Let $C_n$ be an odd (undirected) cycle with $n$ vertices. Let $f$ be the proper 3-coloring of $C_n$ where one vertex is colored $2$ and we alternate $01$ otherwise (0101...012 coloring).
Let $g$ be the proper 3-coloring of $C_n$ where we alternate $012$ as far as we can, and then (in the case $n=1 \mod 3$) fill in appropriately the last vertex so that the coloring remains proper.
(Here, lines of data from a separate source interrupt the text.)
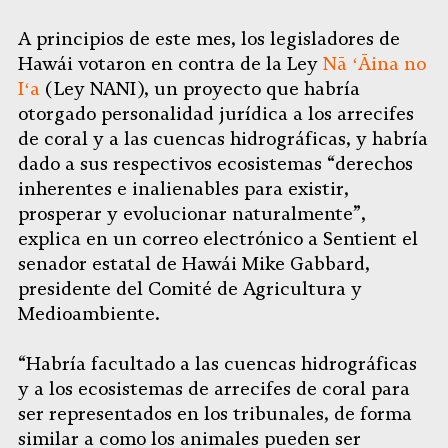
A principios de este mes, los legisladores de
Hawái votaron en contra de la Ley
Nā ʻĀina no
Iʻa
(Ley NANI), un proyecto que habría
otorgado personalidad jurídica a los arrecifes
de coral y a las cuencas hidrográficas, y habría
dado a sus respectivos ecosistemas “derechos
inherentes e inalienables para existir,
prosperar y evolucionar naturalmente”,
explica en un correo electrónico a Sentient el
senador estatal de Hawái Mike Gabbard,
presidente del Comité de Agricultura y
Medioambiente.
“Habría facultado a las cuencas hidrográficas
y a los ecosistemas de arrecifes de coral para
ser representados en los tribunales, de forma
similar a como los animales pueden ser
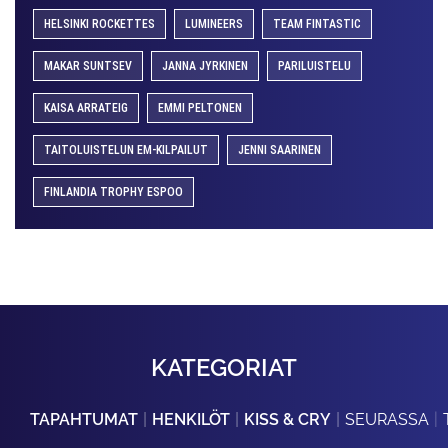
HELSINKI ROCKETTES
LUMINEERS
TEAM FINTASTIC
MAKAR SUNTSEV
JANNA JYRKINEN
PARILUISTELU
KAISA ARRATEIG
EMMI PELTONEN
TAITOLUISTELUN EM-KILPAILUT
JENNI SAARINEN
FINLANDIA TROPHY ESPOO
KATEGORIAT
TAPAHTUMAT
HENKILÖT
KISS & CRY
SEURASSA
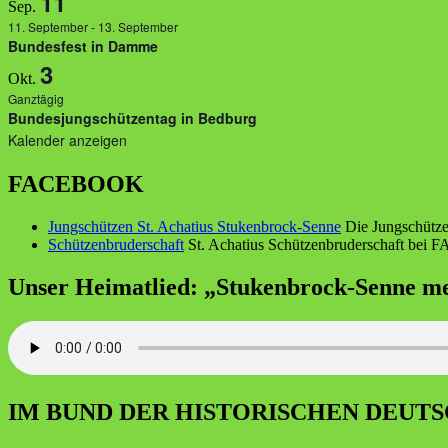
11
Sep.
11. September
-
13. September
Bundesfest in Damme
3
Okt.
Ganztägig
Bundesjungschützentag in Bedburg
Kalender anzeigen
FACEBOOK
Jungschützen St. Achatius Stukenbrock-Senne
Die Jungschütze
Schützenbruderschaft
St. Achatius Schützenbruderschaft be
Unser Heimatlied: „Stukenbrock-Senne m
IM BUND DER HISTORISCHEN DEUT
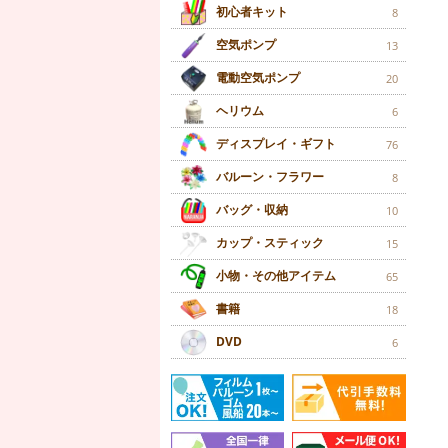
初心者キット
8
空気ポンプ
13
電動空気ポンプ
20
ヘリウム
6
ディスプレイ・ギフト
76
バルーン・フラワー
8
バッグ・収納
10
カップ・スティック
15
小物・その他アイテム
65
書籍
18
DVD
6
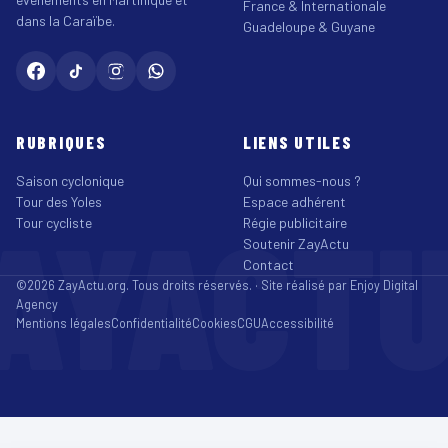
France & Internationale
dans la Caraïbe.
Guadeloupe & Guyane
RUBRIQUES
LIENS UTILES
Saison cyclonique
Qui sommes-nous ?
Tour des Yoles
Espace adhérent
AYACT
Tour cycliste
Régie publicitaire
Soutenir ZayActu
Contact
©2026 ZayActu.org. Tous droits réservés. · Site réalisé par
Enjoy Digital
Agency
Mentions légales
Confidentialité
Cookies
CGU
Accessibilité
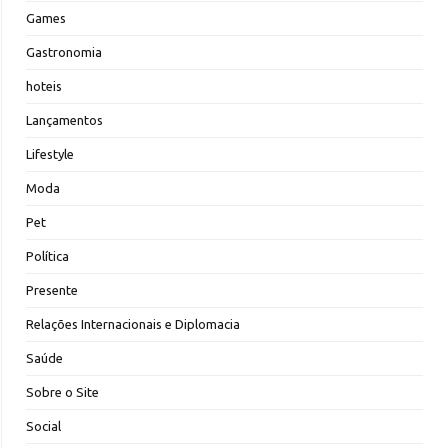
Games
Gastronomia
hoteis
Lançamentos
Lifestyle
Moda
Pet
Política
Presente
Relações Internacionais e Diplomacia
Saúde
Sobre o Site
Social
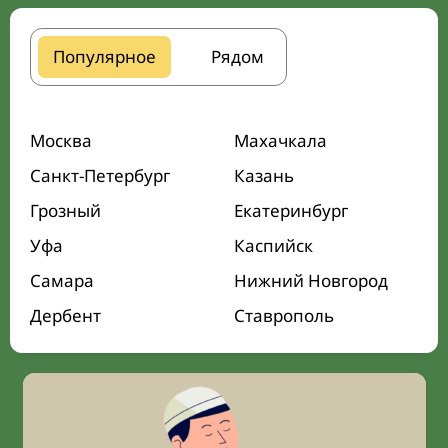
Популярное
Рядом
Москва
Махачкала
Санкт-Петербург
Казань
Грозный
Екатеринбург
Уфа
Каспийск
Самара
Нижний Новгород
Дербент
Ставрополь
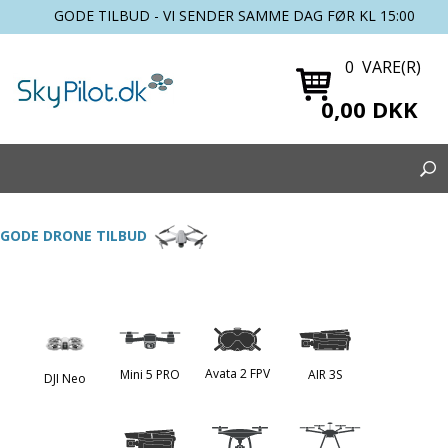
GODE TILBUD - VI SENDER SAMME DAG FØR KL 15:00
0 VARE(R)
0,00 DKK
GODE DRONE TILBUD
Avata 2 FPV
Mini 5 PRO
AIR 3S
DJI Neo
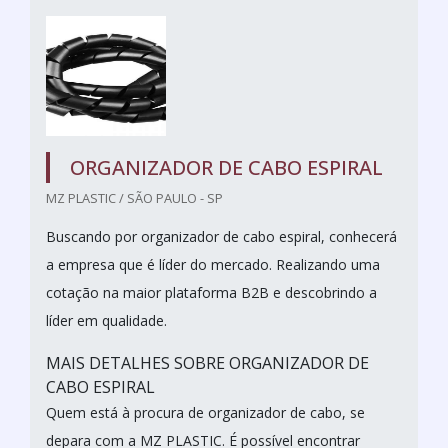
ORGANIZADOR DE CABO ESPIRAL
MZ PLASTIC / SÃO PAULO - SP
Buscando por organizador de cabo espiral, conhecerá
a empresa que é líder do mercado. Realizando uma
cotação na maior plataforma B2B e descobrindo a
líder em qualidade.
MAIS DETALHES SOBRE ORGANIZADOR DE
CABO ESPIRAL
Quem está à procura de organizador de cabo, se
depara com a MZ PLASTIC. É possível encontrar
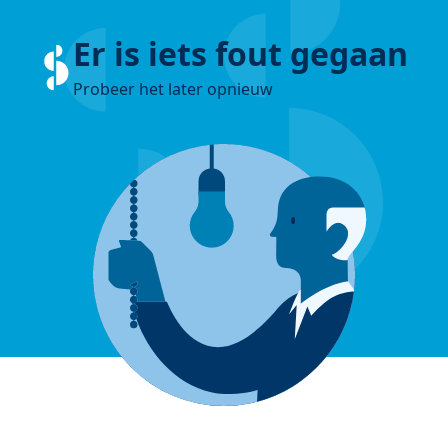
Er is iets fout gegaan
Probeer het later opnieuw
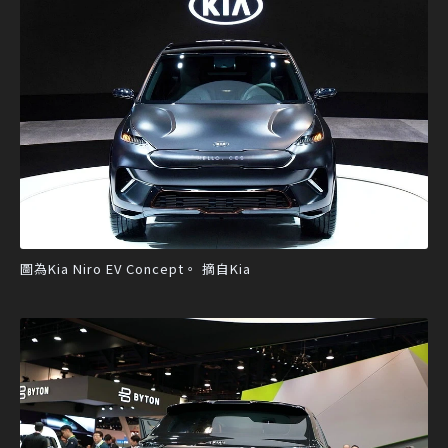
圖為Kia Niro EV Concept。 摘自Kia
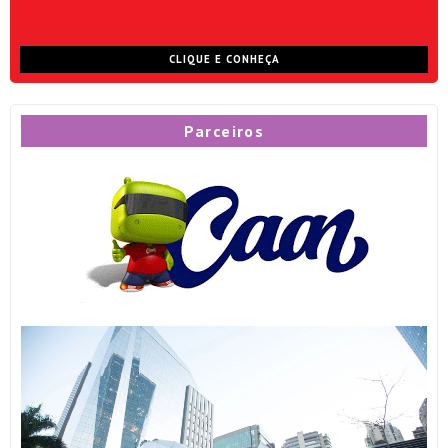
CLIQUE E CONHEÇA
Parceiros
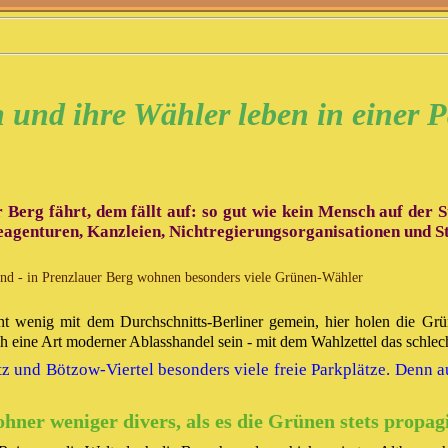
und ihre Wähler leben in einer P
rg fährt, dem fällt auf: so gut wie kein Mensch auf der St
agenturen, Kanzleien, Nichtregierungsorganisationen und Star
sind - in Prenzlauer Berg wohnen besonders viele Grünen-Wähler
 wenig mit dem Durchschnitts-Berliner gemein, hier holen die Grüne
h eine Art moderner Ablasshandel sein - mit dem Wahlzettel das schle
tz und Bötzow-Viertel besonders viele freie Parkplätze. Denn 
hner weniger divers, als es die Grünen stets propag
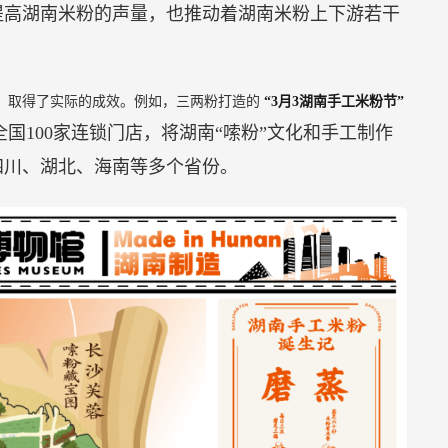
提高湖南米粉的声量，也推动着湖南米粉上下游若干
，取得了实际的成效。例如，三两粉打造的
“3月3湖南手工米粉节”
国100家连锁门店，将湖南“嗦粉”文化和手工制作
四川、湖北、海南等多个省份。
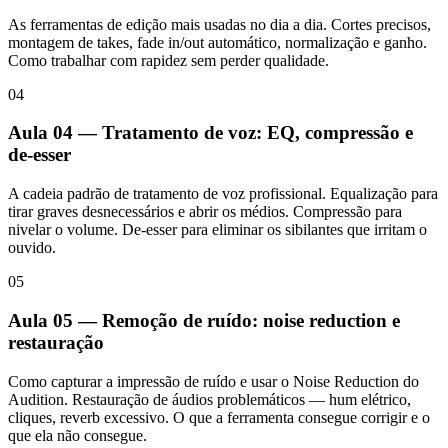
As ferramentas de edição mais usadas no dia a dia. Cortes precisos,
montagem de takes, fade in/out automático, normalização e ganho.
Como trabalhar com rapidez sem perder qualidade.
04
Aula 04 — Tratamento de voz: EQ, compressão e
de-esser
A cadeia padrão de tratamento de voz profissional. Equalização para
tirar graves desnecessários e abrir os médios. Compressão para
nivelar o volume. De-esser para eliminar os sibilantes que irritam o
ouvido.
05
Aula 05 — Remoção de ruído: noise reduction e
restauração
Como capturar a impressão de ruído e usar o Noise Reduction do
Audition. Restauração de áudios problemáticos — hum elétrico,
cliques, reverb excessivo. O que a ferramenta consegue corrigir e o
que ela não consegue.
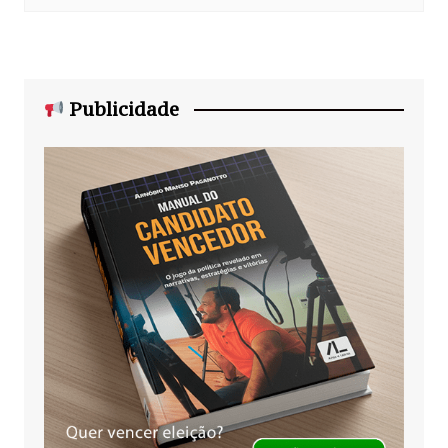
Publicidade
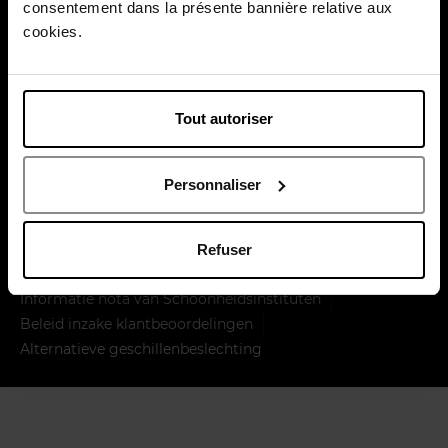
consentement dans la présente bannière relative aux
cookies.
Tout autoriser
Levering door
Personnaliser
Juridische kennisgeving
Algemene verkoopsvoorwaarden April
Privacybeleid
Refuser
Cookiebeleid
Sitemap
Informatie nota van Schoonheidsinstituten
Beleid inzake klantbeoordelingen
Alternatieve geschillenbeslechting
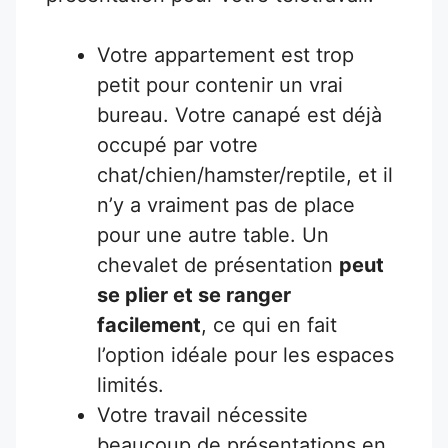
Votre appartement est trop
petit pour contenir un vrai
bureau. Votre canapé est déjà
occupé par votre
chat/chien/hamster/reptile, et il
n’y a vraiment pas de place
pour une autre table. Un
chevalet de présentation
peut
se plier et se ranger
facilement
, ce qui en fait
l’option idéale pour les espaces
limités.
Votre travail nécessite
beaucoup de présentations en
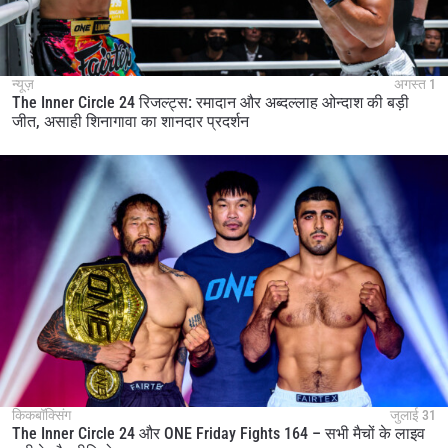
न्यूज़
अगस्त 1
The Inner Circle 24 रिजल्ट्स: रमादान और अब्दल्लाह ओन्दाश की बड़ी
जीत, असाही शिनागावा का शानदार प्रदर्शन
किकबॉक्सिंग
जुलाई 31
The Inner Circle 24 और ONE Friday Fights 164 – सभी मैचों के लाइव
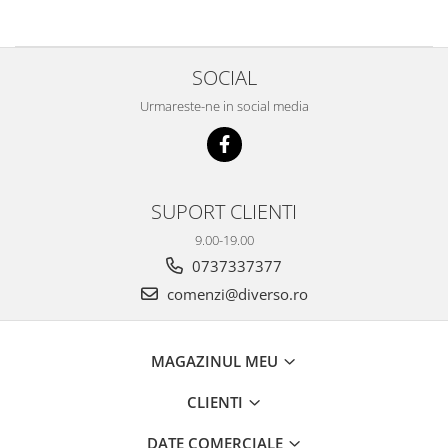
SOCIAL
Urmareste-ne in social media
SUPORT CLIENTI
9.00-19.00
0737337377
comenzi@diverso.ro
MAGAZINUL MEU
CLIENTI
DATE COMERCIALE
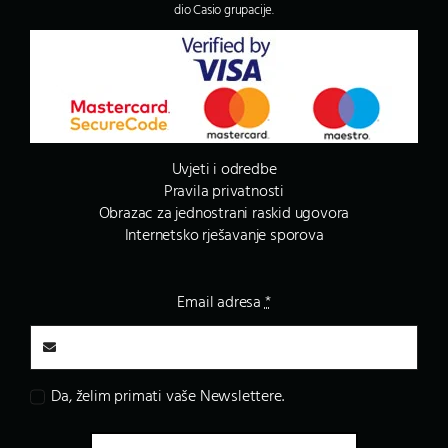
dio Casio grupacije.
Uvjeti i odredbe
Pravila privatnosti
Obrazac za jednostrani raskid ugovora
Internetsko rješavanje sporova
Email adresa
*
Da, želim primati vaše Newslettere.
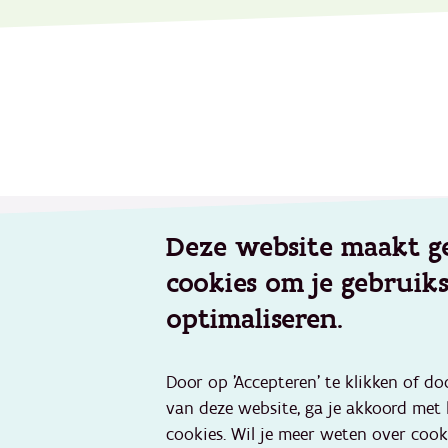
Footer
Deze website maakt g
Werken voor Opgroeien
Aanbod
cookies om je gebruik
Onze vacatures
Geïntegr
Veelgestelde vragen
Kinderop
optimaliseren.
Preventie
Over Opgroeien
jongeren
Wie zijn wij en wat doen wij?
Door op 'Accepteren' te klikken of do
Jeugdhul
Verhalen van medewerkers
van deze website, ga je akkoord met
Jeugddel
Nieuws en pers
cookies. Wil je meer weten over cook
Buitensc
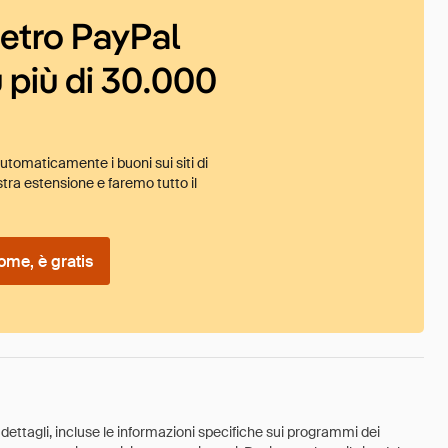
ietro PayPal
 più di 30.000
tomaticamente i buoni sui siti di
tra estensione e faremo tutto il
ome, è gratis
 dettagli, incluse le informazioni specifiche sui programmi dei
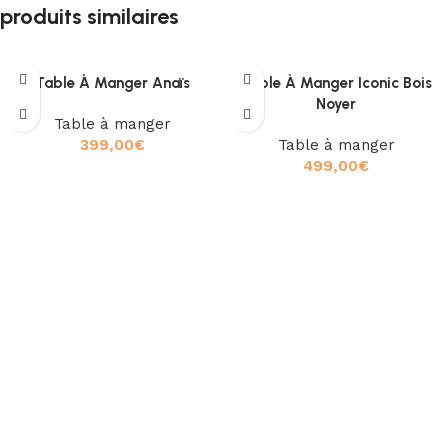
produits similaires
Table À Manger Anaïs
Table À Manger Iconic Bois
Noyer
Table à manger
399,00
€
Table à manger
499,00
€
Ajouter au panier
Ajouter au panier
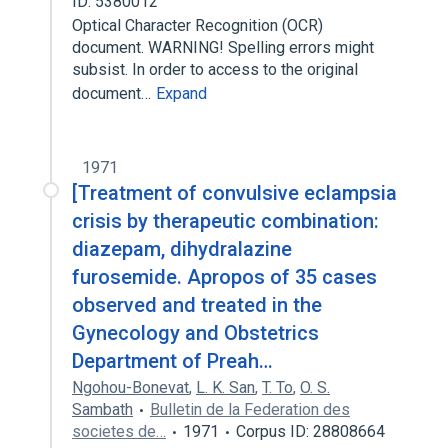
ID: 5380012
Optical Character Recognition (OCR)
document. WARNING! Spelling errors might
subsist. In order to access to the original
document…
Expand
1971
[Treatment of convulsive eclampsia
crisis by therapeutic combination:
diazepam, dihydralazine
furosemide. Apropos of 35 cases
observed and treated in the
Gynecology and Obstetrics
Department of Preah…
Ngohou-Bonevat
,
L. K. San
,
T. To
,
O. S.
Sambath
Bulletin de la Federation des
societes de…
1971
Corpus ID: 28808664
For example, $C_7$ can be colored $0120121$ ($n=1 \mod 3$), and $C_9$ can be colored $012012012$ ($n=3 \mod 3$). $C_{11}$ can be colored $01201201201$ ($n=2 \mod 3$).
Let $F_k$ be the number of distinct walks on $k$ $f$-colored vertices of $C_n$ ($f(v_1)f(v_2)...f(v_k)$ where $v_1v_2...v_k$ is a walk on $C_n$).
Let $G_k$ be the number of distinct walks on $k$ $g$-colored vertices of $C_n$ ($g(v_1)g(v_2)...g(v_k)$ where $v_1v_2...v_k$ is a walk on $C_n$).
Can we prove that for all $n \geq 7$, $\lim_{k \to \infty} \frac{\log (F_k)}{k} \not = \lim_{k \to \infty} \frac{ \log (G_k)}{k}$?
This is a follow up question to
Counting walks on colored graphs
Thank you.